Dataset content:
-- Opening Marker --

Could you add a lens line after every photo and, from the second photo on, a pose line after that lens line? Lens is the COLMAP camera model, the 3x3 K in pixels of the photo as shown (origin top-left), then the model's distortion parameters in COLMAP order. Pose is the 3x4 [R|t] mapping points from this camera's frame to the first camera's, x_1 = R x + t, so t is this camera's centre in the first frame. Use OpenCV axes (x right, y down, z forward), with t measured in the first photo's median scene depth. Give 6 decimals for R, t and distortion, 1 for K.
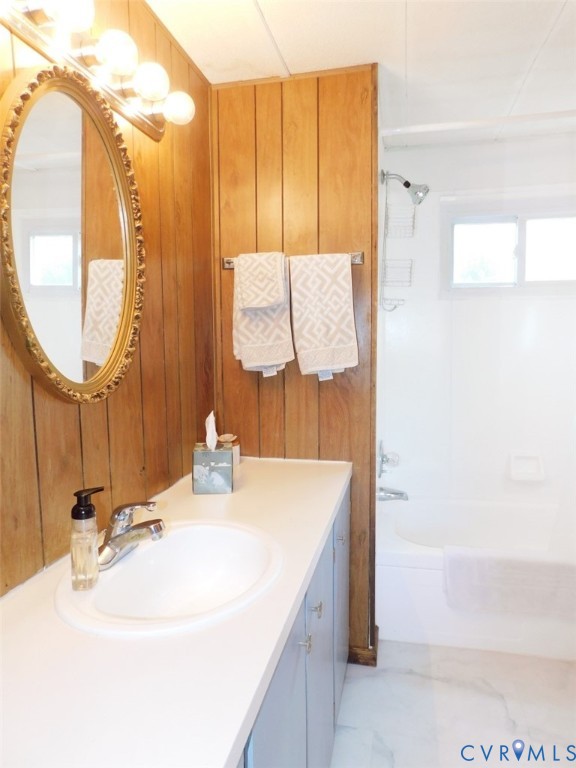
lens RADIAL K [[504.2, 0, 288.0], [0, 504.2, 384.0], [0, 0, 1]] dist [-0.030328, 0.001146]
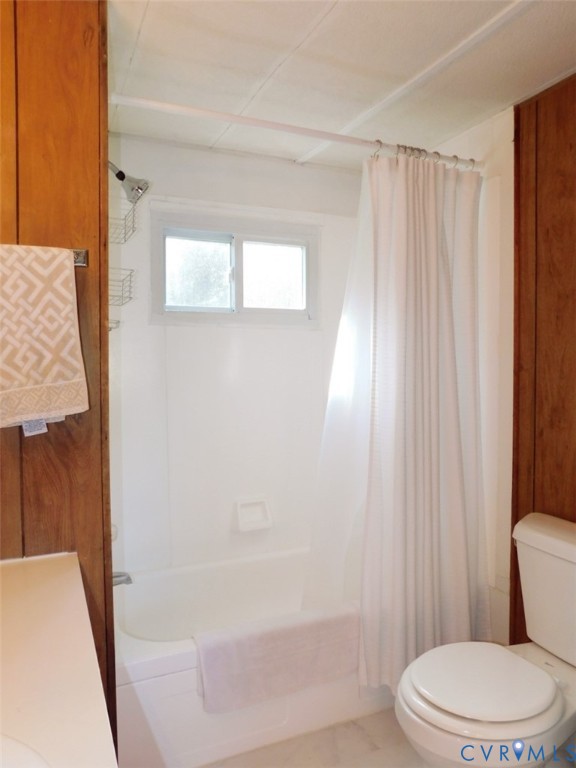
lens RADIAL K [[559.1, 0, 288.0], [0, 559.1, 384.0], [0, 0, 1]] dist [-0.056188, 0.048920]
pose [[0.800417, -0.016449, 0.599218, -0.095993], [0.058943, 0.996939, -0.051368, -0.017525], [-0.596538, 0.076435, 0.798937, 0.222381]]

-- Closing Marker --
-- Opening Marker --

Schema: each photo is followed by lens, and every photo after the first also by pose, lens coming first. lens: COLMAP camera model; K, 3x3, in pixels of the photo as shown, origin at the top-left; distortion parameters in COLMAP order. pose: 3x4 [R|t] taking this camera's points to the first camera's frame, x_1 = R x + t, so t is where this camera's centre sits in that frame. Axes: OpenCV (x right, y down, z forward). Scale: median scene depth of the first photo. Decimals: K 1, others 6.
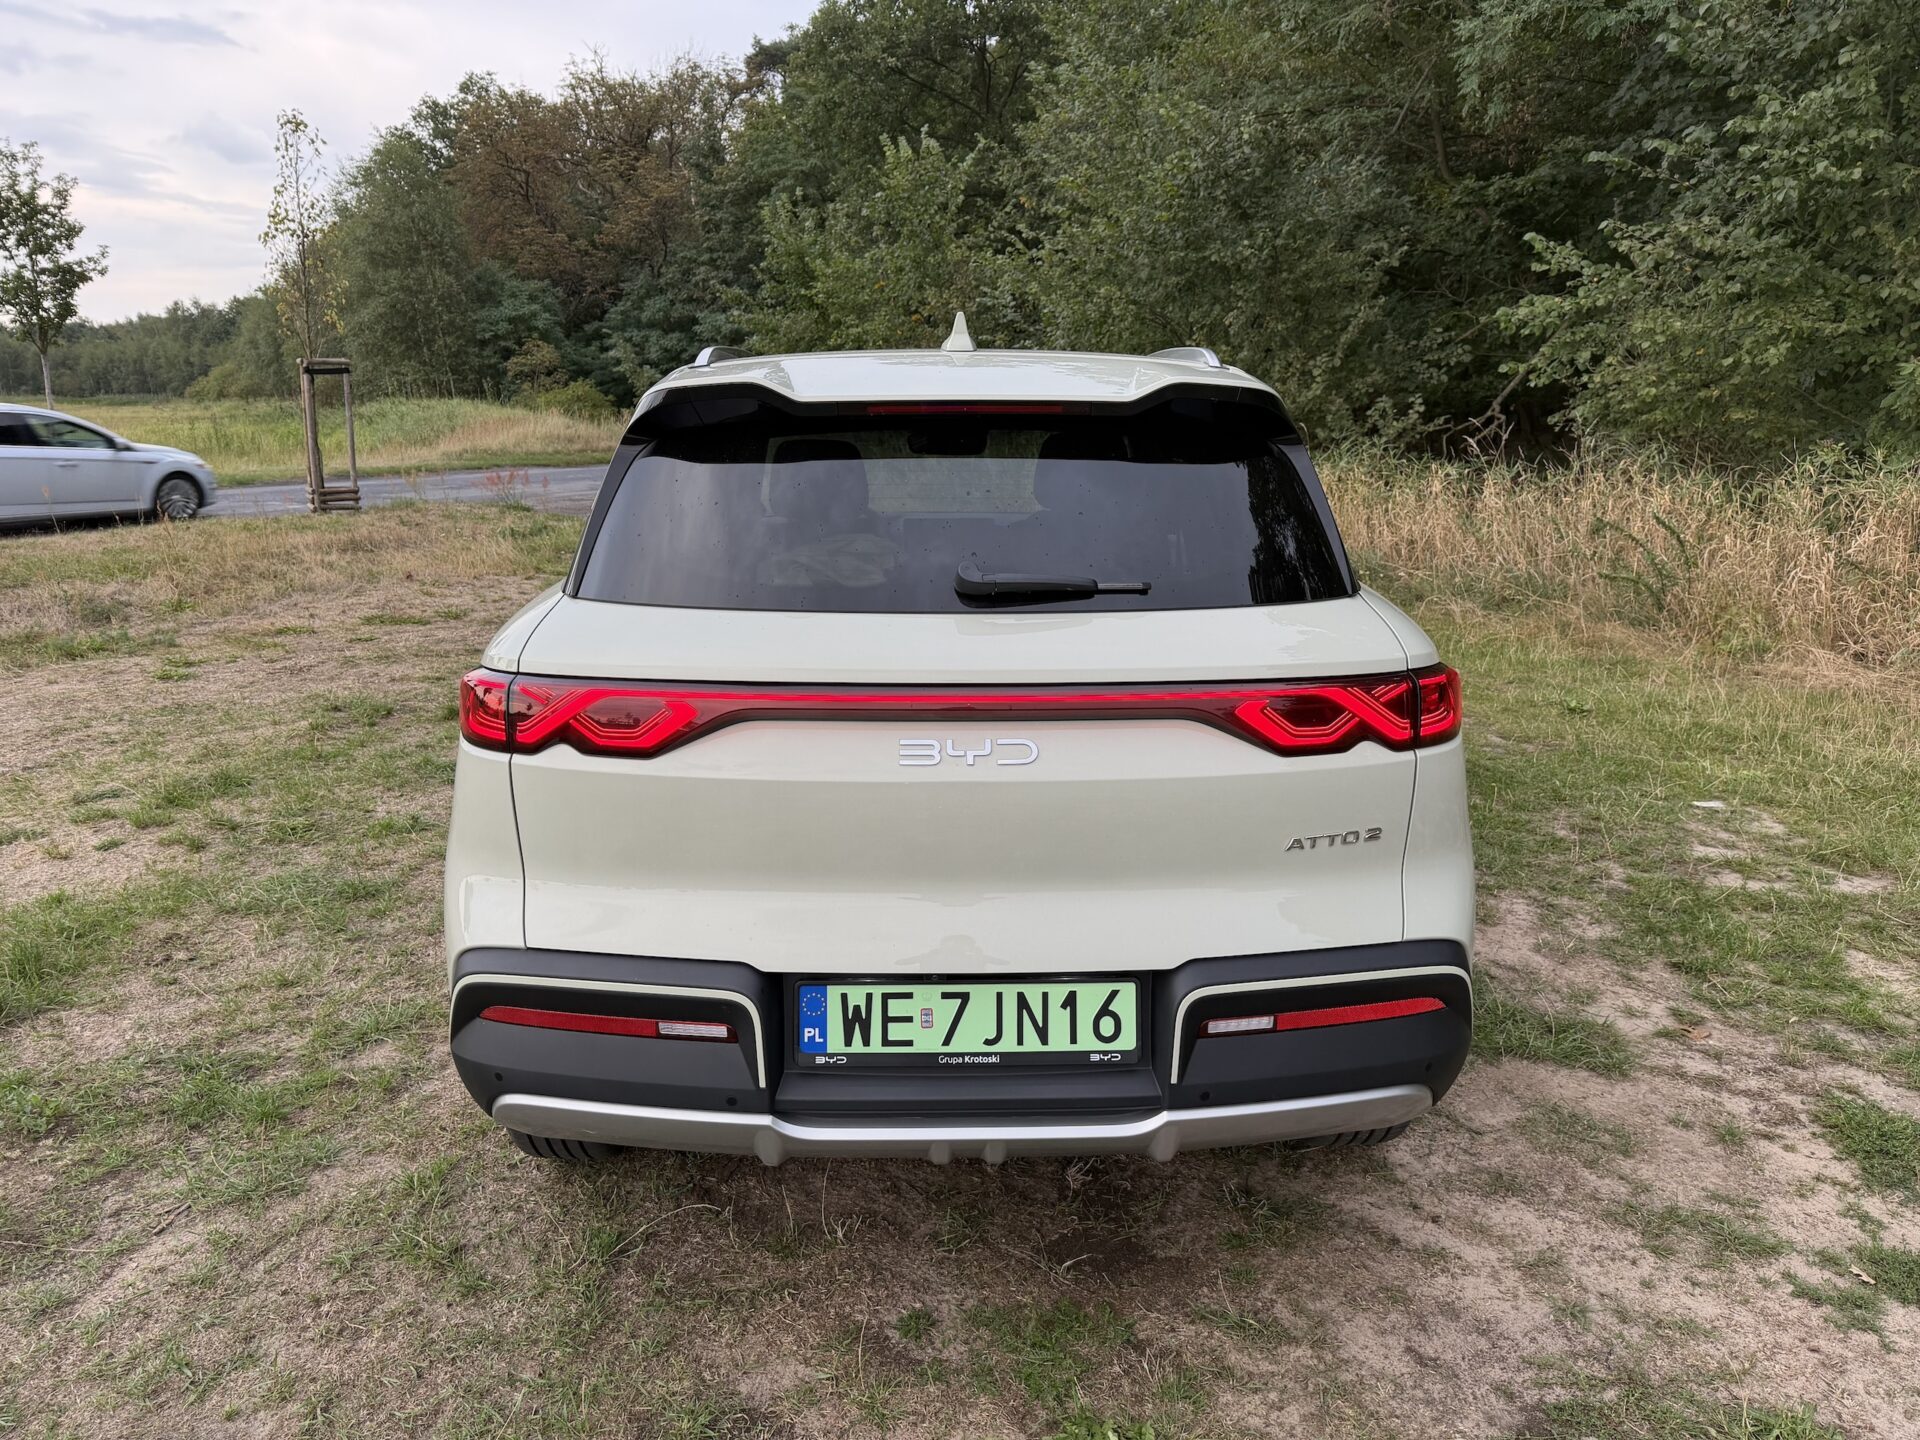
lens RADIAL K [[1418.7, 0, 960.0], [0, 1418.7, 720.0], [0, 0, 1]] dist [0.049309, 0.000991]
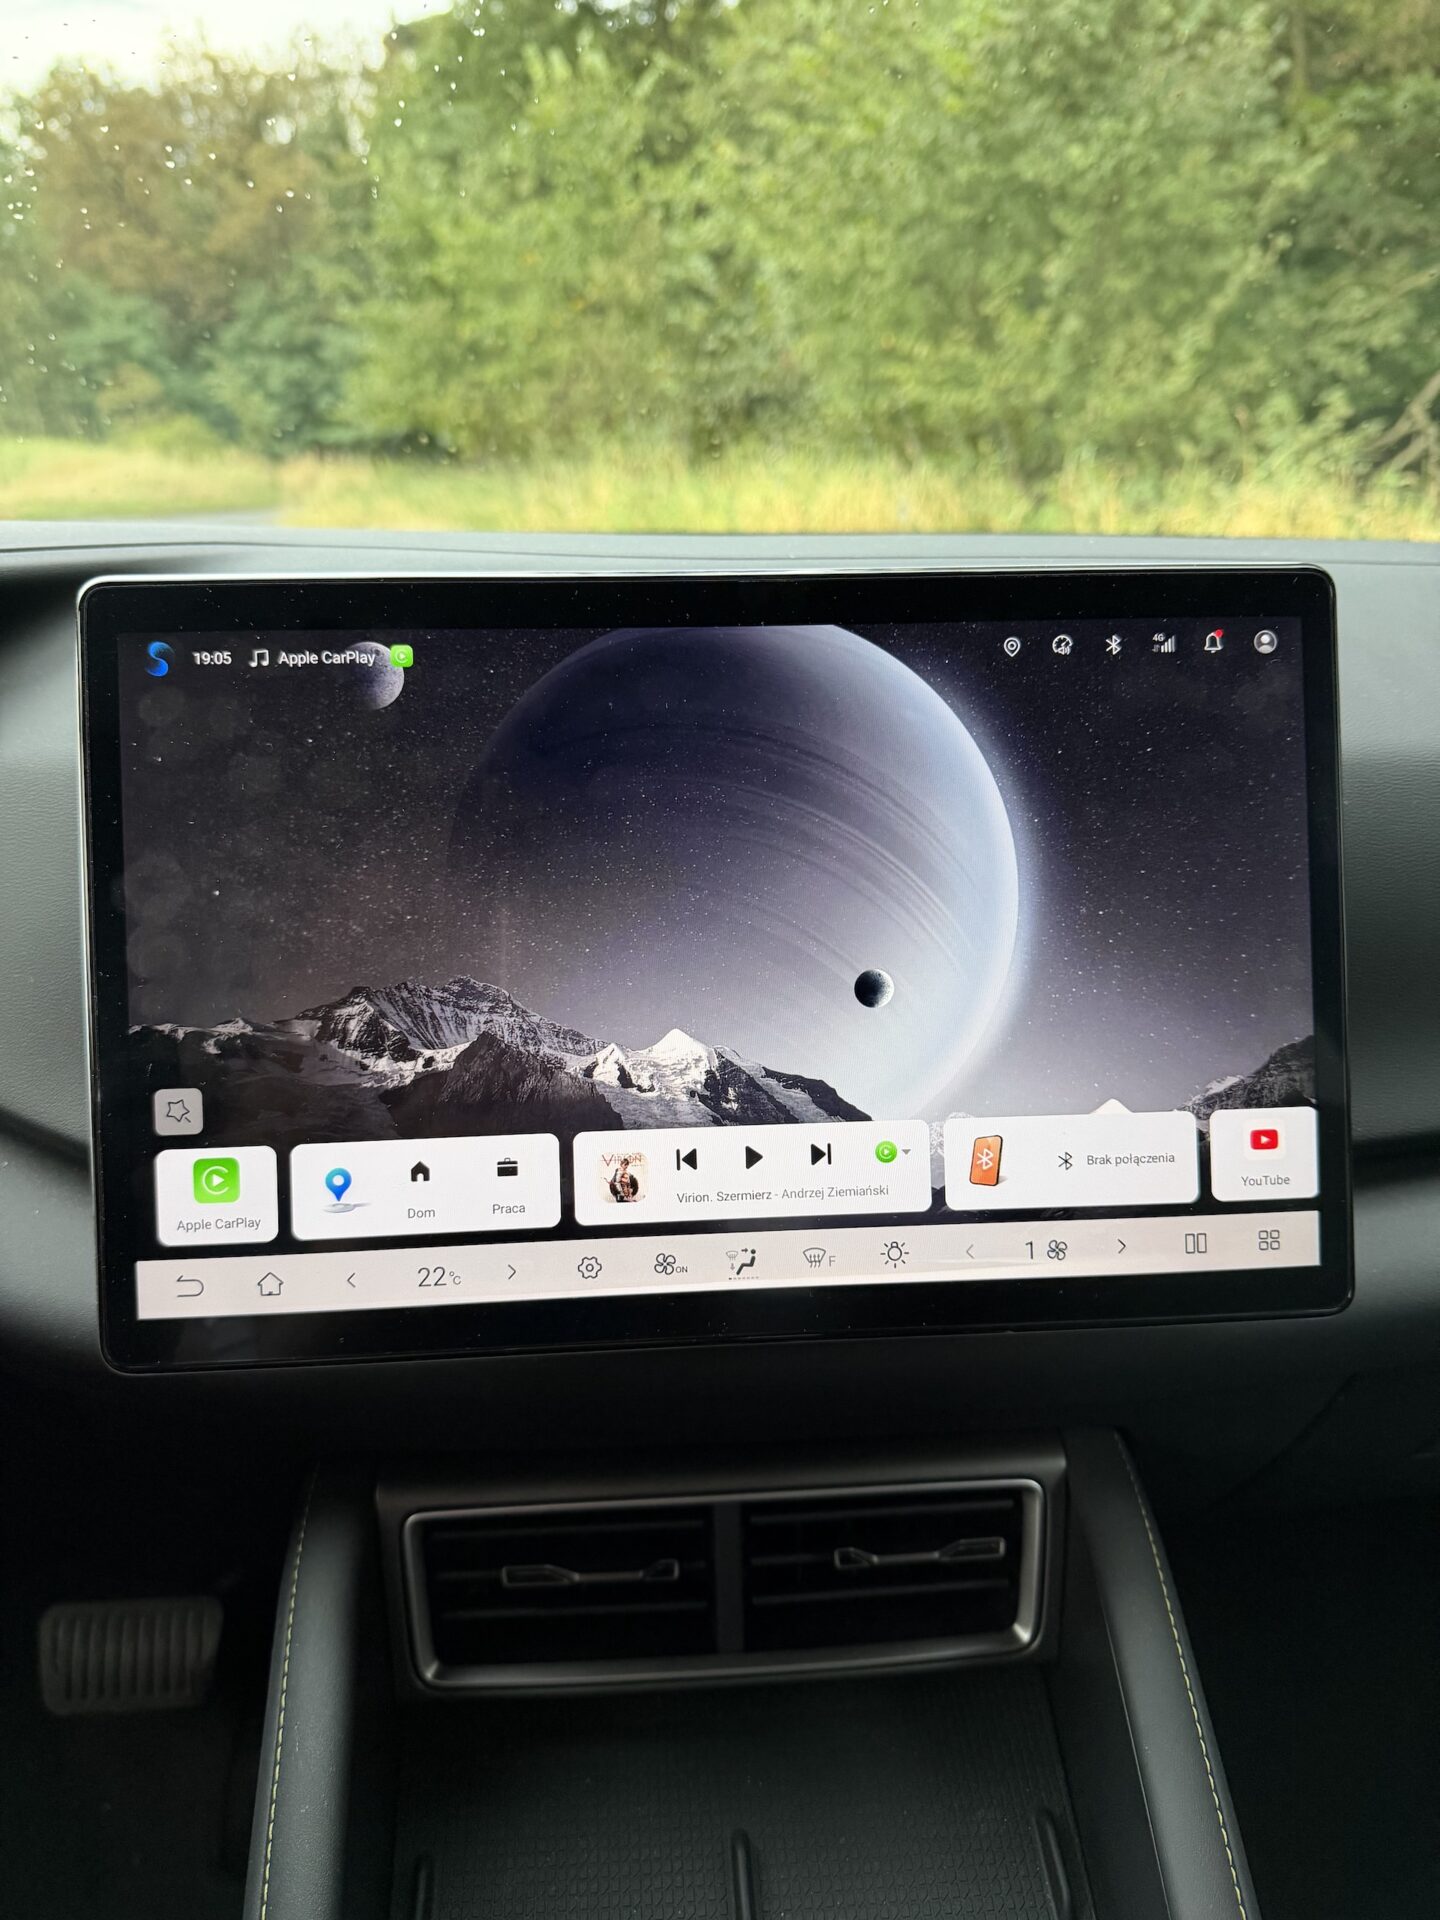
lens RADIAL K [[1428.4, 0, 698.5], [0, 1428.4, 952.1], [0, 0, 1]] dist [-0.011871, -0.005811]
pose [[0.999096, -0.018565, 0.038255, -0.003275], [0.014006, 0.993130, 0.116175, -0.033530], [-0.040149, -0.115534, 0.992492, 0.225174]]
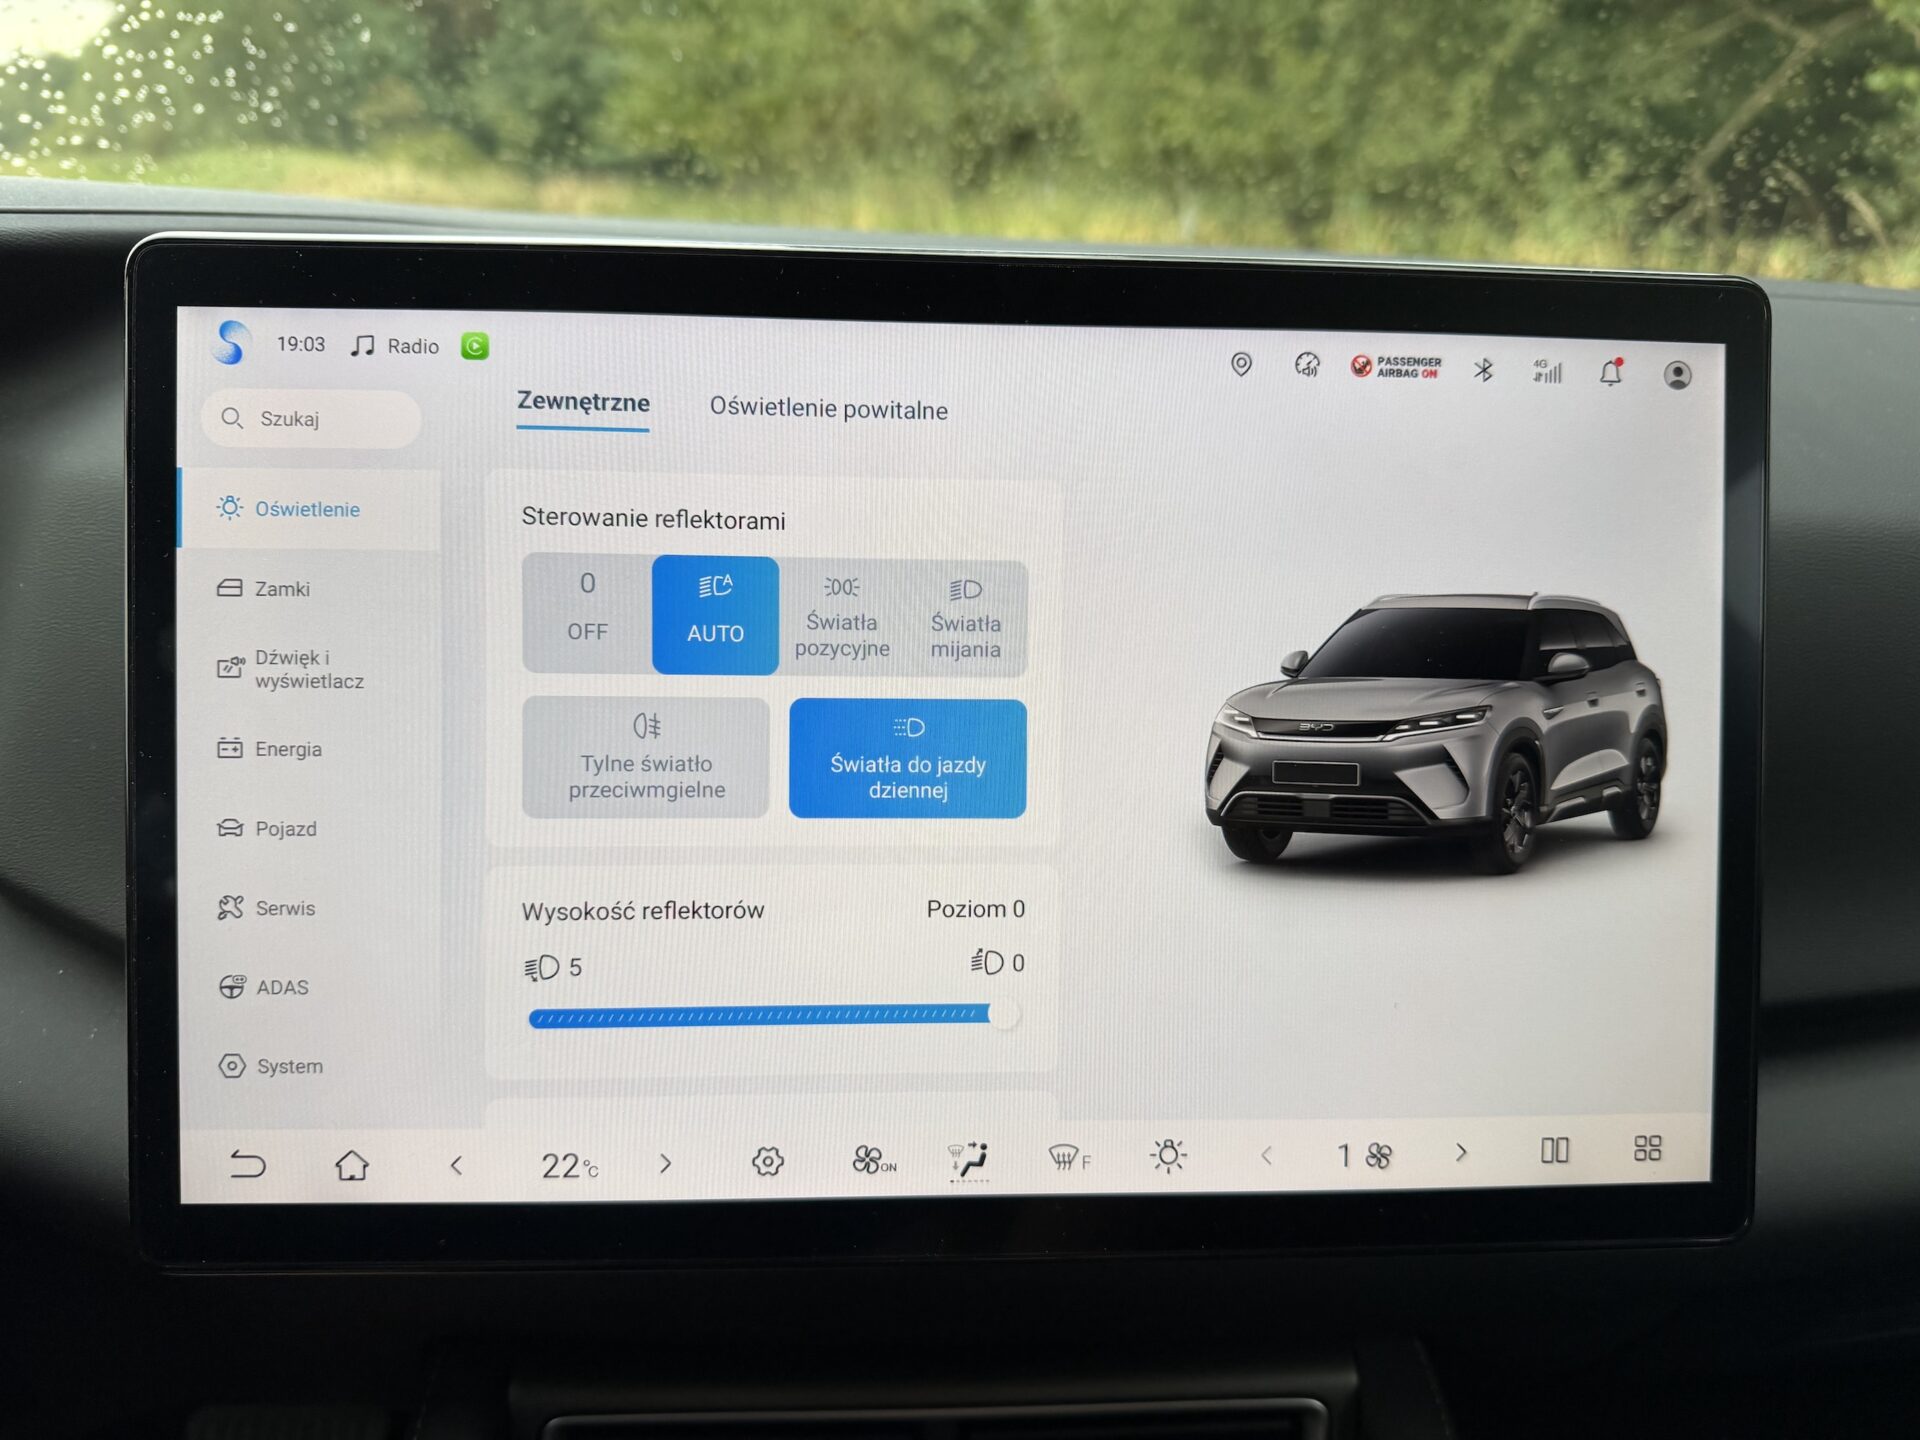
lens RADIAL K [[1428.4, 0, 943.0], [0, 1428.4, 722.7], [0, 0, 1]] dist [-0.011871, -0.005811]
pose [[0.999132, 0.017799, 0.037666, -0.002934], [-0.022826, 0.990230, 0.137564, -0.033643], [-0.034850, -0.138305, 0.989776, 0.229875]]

-- Closing Marker --

Work to be completed: Reproduce the entries verbatim, starting with the line containing "Schema: each photo" and continuing through the line containing "-0.138305, 0.989776, 0.229875]]", both included, and leave the pictures out.

Final answer:
Schema: each photo is followed by lens, and every photo after the first also by pose, lens coming first. lens: COLMAP camera model; K, 3x3, in pixels of the photo as shown, origin at the top-left; distortion parameters in COLMAP order. pose: 3x4 [R|t] taking this camera's points to the first camera's frame, x_1 = R x + t, so t is where this camera's centre sits in that frame. Axes: OpenCV (x right, y down, z forward). Scale: median scene depth of the first photo. Decimals: K 1, others 6.
lens RADIAL K [[1418.7, 0, 960.0], [0, 1418.7, 720.0], [0, 0, 1]] dist [0.049309, 0.000991]
lens RADIAL K [[1428.4, 0, 698.5], [0, 1428.4, 952.1], [0, 0, 1]] dist [-0.011871, -0.005811]
pose [[0.999096, -0.018565, 0.038255, -0.003275], [0.014006, 0.993130, 0.116175, -0.033530], [-0.040149, -0.115534, 0.992492, 0.225174]]
lens RADIAL K [[1428.4, 0, 943.0], [0, 1428.4, 722.7], [0, 0, 1]] dist [-0.011871, -0.005811]
pose [[0.999132, 0.017799, 0.037666, -0.002934], [-0.022826, 0.990230, 0.137564, -0.033643], [-0.034850, -0.138305, 0.989776, 0.229875]]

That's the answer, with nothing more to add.